▸ TASK STATEMENT
Set down all the text in the data below, line by line and word for word, without changing anything.

*** SOURCE INFORMATION

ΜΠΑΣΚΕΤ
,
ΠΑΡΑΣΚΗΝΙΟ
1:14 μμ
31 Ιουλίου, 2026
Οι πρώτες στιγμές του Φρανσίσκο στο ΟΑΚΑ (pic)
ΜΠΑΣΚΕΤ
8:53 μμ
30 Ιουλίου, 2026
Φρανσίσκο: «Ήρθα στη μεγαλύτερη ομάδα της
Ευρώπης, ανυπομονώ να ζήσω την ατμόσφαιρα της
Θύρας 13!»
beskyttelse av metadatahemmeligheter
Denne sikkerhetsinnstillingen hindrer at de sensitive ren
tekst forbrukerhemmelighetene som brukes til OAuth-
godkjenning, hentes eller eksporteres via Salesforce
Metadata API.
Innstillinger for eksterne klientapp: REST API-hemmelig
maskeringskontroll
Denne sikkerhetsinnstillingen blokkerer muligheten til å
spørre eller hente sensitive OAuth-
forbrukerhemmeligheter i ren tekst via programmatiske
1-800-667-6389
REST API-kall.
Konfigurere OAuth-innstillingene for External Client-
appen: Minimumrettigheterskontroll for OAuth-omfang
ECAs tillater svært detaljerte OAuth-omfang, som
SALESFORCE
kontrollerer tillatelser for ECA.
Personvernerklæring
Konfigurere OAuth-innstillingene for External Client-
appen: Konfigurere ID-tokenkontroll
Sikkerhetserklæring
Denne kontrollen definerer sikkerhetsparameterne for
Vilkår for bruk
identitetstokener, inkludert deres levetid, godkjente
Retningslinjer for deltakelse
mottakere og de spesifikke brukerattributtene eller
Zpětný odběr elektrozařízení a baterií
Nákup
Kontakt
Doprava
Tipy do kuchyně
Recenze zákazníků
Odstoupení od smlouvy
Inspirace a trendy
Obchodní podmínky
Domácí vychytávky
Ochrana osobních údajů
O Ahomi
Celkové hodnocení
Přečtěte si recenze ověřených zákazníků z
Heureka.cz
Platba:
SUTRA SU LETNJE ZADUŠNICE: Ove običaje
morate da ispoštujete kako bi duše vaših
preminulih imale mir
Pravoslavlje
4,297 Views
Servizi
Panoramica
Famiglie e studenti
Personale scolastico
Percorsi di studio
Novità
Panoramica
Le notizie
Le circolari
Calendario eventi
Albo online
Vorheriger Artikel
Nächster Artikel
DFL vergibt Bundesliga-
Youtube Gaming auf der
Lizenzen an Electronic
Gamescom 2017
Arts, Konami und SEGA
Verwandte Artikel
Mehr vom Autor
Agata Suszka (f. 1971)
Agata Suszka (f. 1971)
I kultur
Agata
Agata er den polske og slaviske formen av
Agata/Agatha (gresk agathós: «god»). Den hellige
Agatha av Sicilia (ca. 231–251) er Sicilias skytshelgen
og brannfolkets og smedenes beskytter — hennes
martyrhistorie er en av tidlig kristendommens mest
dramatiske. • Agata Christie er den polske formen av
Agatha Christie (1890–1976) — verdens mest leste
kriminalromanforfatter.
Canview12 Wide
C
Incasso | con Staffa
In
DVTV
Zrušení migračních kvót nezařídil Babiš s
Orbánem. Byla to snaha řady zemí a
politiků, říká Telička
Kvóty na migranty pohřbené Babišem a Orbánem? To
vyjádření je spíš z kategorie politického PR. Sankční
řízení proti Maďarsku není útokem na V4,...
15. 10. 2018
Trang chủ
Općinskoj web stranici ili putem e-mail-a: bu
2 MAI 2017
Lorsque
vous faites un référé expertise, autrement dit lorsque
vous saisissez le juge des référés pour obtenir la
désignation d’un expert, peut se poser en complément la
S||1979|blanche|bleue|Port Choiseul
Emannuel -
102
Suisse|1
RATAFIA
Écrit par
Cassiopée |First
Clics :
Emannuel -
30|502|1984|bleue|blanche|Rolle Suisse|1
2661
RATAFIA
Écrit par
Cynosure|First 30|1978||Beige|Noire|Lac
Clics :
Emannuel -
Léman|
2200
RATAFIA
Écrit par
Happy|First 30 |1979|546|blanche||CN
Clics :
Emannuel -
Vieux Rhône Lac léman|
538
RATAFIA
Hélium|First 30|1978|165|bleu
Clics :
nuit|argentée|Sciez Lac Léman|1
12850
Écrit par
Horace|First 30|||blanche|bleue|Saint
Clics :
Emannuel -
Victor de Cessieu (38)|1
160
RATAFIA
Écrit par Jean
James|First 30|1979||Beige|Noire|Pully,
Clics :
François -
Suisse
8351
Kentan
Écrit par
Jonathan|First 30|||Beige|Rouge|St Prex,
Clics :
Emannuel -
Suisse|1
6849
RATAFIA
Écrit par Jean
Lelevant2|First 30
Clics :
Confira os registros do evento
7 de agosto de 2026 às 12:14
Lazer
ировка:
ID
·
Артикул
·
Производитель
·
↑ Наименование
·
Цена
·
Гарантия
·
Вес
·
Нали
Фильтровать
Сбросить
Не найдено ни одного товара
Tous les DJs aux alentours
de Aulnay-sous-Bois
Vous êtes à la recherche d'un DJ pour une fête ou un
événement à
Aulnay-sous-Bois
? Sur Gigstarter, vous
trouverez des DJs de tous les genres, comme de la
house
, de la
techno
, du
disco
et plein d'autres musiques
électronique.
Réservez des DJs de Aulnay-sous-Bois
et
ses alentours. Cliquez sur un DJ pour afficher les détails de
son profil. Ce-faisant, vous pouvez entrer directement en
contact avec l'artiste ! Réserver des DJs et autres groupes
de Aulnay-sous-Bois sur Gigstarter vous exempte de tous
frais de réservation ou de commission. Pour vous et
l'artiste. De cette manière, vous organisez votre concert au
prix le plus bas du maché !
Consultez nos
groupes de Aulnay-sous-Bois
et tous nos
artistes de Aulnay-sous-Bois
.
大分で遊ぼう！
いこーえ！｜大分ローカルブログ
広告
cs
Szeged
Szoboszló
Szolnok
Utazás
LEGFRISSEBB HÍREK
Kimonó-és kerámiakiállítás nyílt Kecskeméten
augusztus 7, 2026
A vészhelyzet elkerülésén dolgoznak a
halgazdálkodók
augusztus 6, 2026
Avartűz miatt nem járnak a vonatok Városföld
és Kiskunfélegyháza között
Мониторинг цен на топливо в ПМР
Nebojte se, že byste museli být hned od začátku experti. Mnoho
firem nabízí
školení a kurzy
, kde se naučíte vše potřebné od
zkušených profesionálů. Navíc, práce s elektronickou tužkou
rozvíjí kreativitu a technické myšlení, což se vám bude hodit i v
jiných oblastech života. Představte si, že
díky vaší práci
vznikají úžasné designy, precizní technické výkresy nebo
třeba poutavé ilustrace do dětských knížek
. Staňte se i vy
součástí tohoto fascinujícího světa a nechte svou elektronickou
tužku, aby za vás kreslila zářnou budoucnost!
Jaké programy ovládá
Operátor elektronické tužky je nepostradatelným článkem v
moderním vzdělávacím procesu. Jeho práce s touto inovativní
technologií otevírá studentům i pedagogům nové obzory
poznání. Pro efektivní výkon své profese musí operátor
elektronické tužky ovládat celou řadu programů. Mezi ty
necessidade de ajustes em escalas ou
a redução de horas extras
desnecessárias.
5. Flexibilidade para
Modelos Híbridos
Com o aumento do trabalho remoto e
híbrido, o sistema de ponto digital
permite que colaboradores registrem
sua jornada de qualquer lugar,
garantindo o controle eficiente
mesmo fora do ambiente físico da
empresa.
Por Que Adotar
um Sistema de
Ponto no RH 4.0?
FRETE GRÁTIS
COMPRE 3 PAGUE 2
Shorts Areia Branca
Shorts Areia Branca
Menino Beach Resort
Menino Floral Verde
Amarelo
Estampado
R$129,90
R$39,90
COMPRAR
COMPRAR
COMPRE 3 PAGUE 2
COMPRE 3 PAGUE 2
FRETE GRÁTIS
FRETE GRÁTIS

******

▸ ANSWER SPACE
ΜΠΑΣΚΕΤ
,
ΠΑΡΑΣΚΗΝΙΟ
1:14 μμ
31 Ιουλίου, 2026
Οι πρώτες στιγμές του Φρανσίσκο στο ΟΑΚΑ (pic)
ΜΠΑΣΚΕΤ
8:53 μμ
30 Ιουλίου, 2026
Φρανσίσκο: «Ήρθα στη μεγαλύτερη ομάδα της
Ευρώπης, ανυπομονώ να ζήσω την ατμόσφαιρα της
Θύρας 13!»
beskyttelse av metadatahemmeligheter
Denne sikkerhetsinnstillingen hindrer at de sensitive ren
tekst forbrukerhemmelighetene som brukes til OAuth-
godkjenning, hentes eller eksporteres via Salesforce
Metadata API.
Innstillinger for eksterne klientapp: REST API-hemmelig
maskeringskontroll
Denne sikkerhetsinnstillingen blokkerer muligheten til å
spørre eller hente sensitive OAuth-
forbrukerhemmeligheter i ren tekst via programmatiske
1-800-667-6389
REST API-kall.
Konfigurere OAuth-innstillingene for External Client-
appen: Minimumrettigheterskontroll for OAuth-omfang
ECAs tillater svært detaljerte OAuth-omfang, som
SALESFORCE
kontrollerer tillatelser for ECA.
Personvernerklæring
Konfigurere OAuth-innstillingene for External Client-
appen: Konfigurere ID-tokenkontroll
Sikkerhetserklæring
Denne kontrollen definerer sikkerhetsparameterne for
Vilkår for bruk
identitetstokener, inkludert deres levetid, godkjente
Retningslinjer for deltakelse
mottakere og de spesifikke brukerattributtene eller
Zpětný odběr elektrozařízení a baterií
Nákup
Kontakt
Doprava
Tipy do kuchyně
Recenze zákazníků
Odstoupení od smlouvy
Inspirace a trendy
Obchodní podmínky
Domácí vychytávky
Ochrana osobních údajů
O Ahomi
Celkové hodnocení
Přečtěte si recenze ověřených zákazníků z
Heureka.cz
Platba:
SUTRA SU LETNJE ZADUŠNICE: Ove običaje
morate da ispoštujete kako bi duše vaših
preminulih imale mir
Pravoslavlje
4,297 Views
Servizi
Panoramica
Famiglie e studenti
Personale scolastico
Percorsi di studio
Novità
Panoramica
Le notizie
Le circolari
Calendario eventi
Albo online
Vorheriger Artikel
Nächster Artikel
DFL vergibt Bundesliga-
Youtube Gaming auf der
Lizenzen an Electronic
Gamescom 2017
Arts, Konami und SEGA
Verwandte Artikel
Mehr vom Autor
Agata Suszka (f. 1971)
Agata Suszka (f. 1971)
I kultur
Agata
Agata er den polske og slaviske formen av
Agata/Agatha (gresk agathós: «god»). Den hellige
Agatha av Sicilia (ca. 231–251) er Sicilias skytshelgen
og brannfolkets og smedenes beskytter — hennes
martyrhistorie er en av tidlig kristendommens mest
dramatiske. • Agata Christie er den polske formen av
Agatha Christie (1890–1976) — verdens mest leste
kriminalromanforfatter.
Canview12 Wide
C
Incasso | con Staffa
In
DVTV
Zrušení migračních kvót nezařídil Babiš s
Orbánem. Byla to snaha řady zemí a
politiků, říká Telička
Kvóty na migranty pohřbené Babišem a Orbánem? To
vyjádření je spíš z kategorie politického PR. Sankční
řízení proti Maďarsku není útokem na V4,...
15. 10. 2018
Trang chủ
Općinskoj web stranici ili putem e-mail-a: bu
2 MAI 2017
Lorsque
vous faites un référé expertise, autrement dit lorsque
vous saisissez le juge des référés pour obtenir la
désignation d’un expert, peut se poser en complément la
S||1979|blanche|bleue|Port Choiseul
Emannuel -
102
Suisse|1
RATAFIA
Écrit par
Cassiopée |First
Clics :
Emannuel -
30|502|1984|bleue|blanche|Rolle Suisse|1
2661
RATAFIA
Écrit par
Cynosure|First 30|1978||Beige|Noire|Lac
Clics :
Emannuel -
Léman|
2200
RATAFIA
Écrit par
Happy|First 30 |1979|546|blanche||CN
Clics :
Emannuel -
Vieux Rhône Lac léman|
538
RATAFIA
Hélium|First 30|1978|165|bleu
Clics :
nuit|argentée|Sciez Lac Léman|1
12850
Écrit par
Horace|First 30|||blanche|bleue|Saint
Clics :
Emannuel -
Victor de Cessieu (38)|1
160
RATAFIA
Écrit par Jean
James|First 30|1979||Beige|Noire|Pully,
Clics :
François -
Suisse
8351
Kentan
Écrit par
Jonathan|First 30|||Beige|Rouge|St Prex,
Clics :
Emannuel -
Suisse|1
6849
RATAFIA
Écrit par Jean
Lelevant2|First 30
Clics :
Confira os registros do evento
7 de agosto de 2026 às 12:14
Lazer
ировка:
ID
·
Артикул
·
Производитель
·
↑ Наименование
·
Цена
·
Гарантия
·
Вес
·
Нали
Фильтровать
Сбросить
Не найдено ни одного товара
Tous les DJs aux alentours
de Aulnay-sous-Bois
Vous êtes à la recherche d'un DJ pour une fête ou un
événement à
Aulnay-sous-Bois
? Sur Gigstarter, vous
trouverez des DJs de tous les genres, comme de la
house
, de la
techno
, du
disco
et plein d'autres musiques
électronique.
Réservez des DJs de Aulnay-sous-Bois
et
ses alentours. Cliquez sur un DJ pour afficher les détails de
son profil. Ce-faisant, vous pouvez entrer directement en
contact avec l'artiste ! Réserver des DJs et autres groupes
de Aulnay-sous-Bois sur Gigstarter vous exempte de tous
frais de réservation ou de commission. Pour vous et
l'artiste. De cette manière, vous organisez votre concert au
prix le plus bas du maché !
Consultez nos
groupes de Aulnay-sous-Bois
et tous nos
artistes de Aulnay-sous-Bois
.
大分で遊ぼう！
いこーえ！｜大分ローカルブログ
広告
cs
Szeged
Szoboszló
Szolnok
Utazás
LEGFRISSEBB HÍREK
Kimonó-és kerámiakiállítás nyílt Kecskeméten
augusztus 7, 2026
A vészhelyzet elkerülésén dolgoznak a
halgazdálkodók
augusztus 6, 2026
Avartűz miatt nem járnak a vonatok Városföld
és Kiskunfélegyháza között
Мониторинг цен на топливо в ПМР
Nebojte se, že byste museli být hned od začátku experti. Mnoho
firem nabízí
školení a kurzy
, kde se naučíte vše potřebné od
zkušených profesionálů. Navíc, práce s elektronickou tužkou
rozvíjí kreativitu a technické myšlení, což se vám bude hodit i v
jiných oblastech života. Představte si, že
díky vaší práci
vznikají úžasné designy, precizní technické výkresy nebo
třeba poutavé ilustrace do dětských knížek
. Staňte se i vy
součástí tohoto fascinujícího světa a nechte svou elektronickou
tužku, aby za vás kreslila zářnou budoucnost!
Jaké programy ovládá
Operátor elektronické tužky je nepostradatelným článkem v
moderním vzdělávacím procesu. Jeho práce s touto inovativní
technologií otevírá studentům i pedagogům nové obzory
poznání. Pro efektivní výkon své profese musí operátor
elektronické tužky ovládat celou řadu programů. Mezi ty
necessidade de ajustes em escalas ou
a redução de horas extras
desnecessárias.
5. Flexibilidade para
Modelos Híbridos
Com o aumento do trabalho remoto e
híbrido, o sistema de ponto digital
permite que colaboradores registrem
sua jornada de qualquer lugar,
garantindo o controle eficiente
mesmo fora do ambiente físico da
empresa.
Por Que Adotar
um Sistema de
Ponto no RH 4.0?
FRETE GRÁTIS
COMPRE 3 PAGUE 2
Shorts Areia Branca
Shorts Areia Branca
Menino Beach Resort
Menino Floral Verde
Amarelo
Estampado
R$129,90
R$39,90
COMPRAR
COMPRAR
COMPRE 3 PAGUE 2
COMPRE 3 PAGUE 2
FRETE GRÁTIS
FRETE GRÁTIS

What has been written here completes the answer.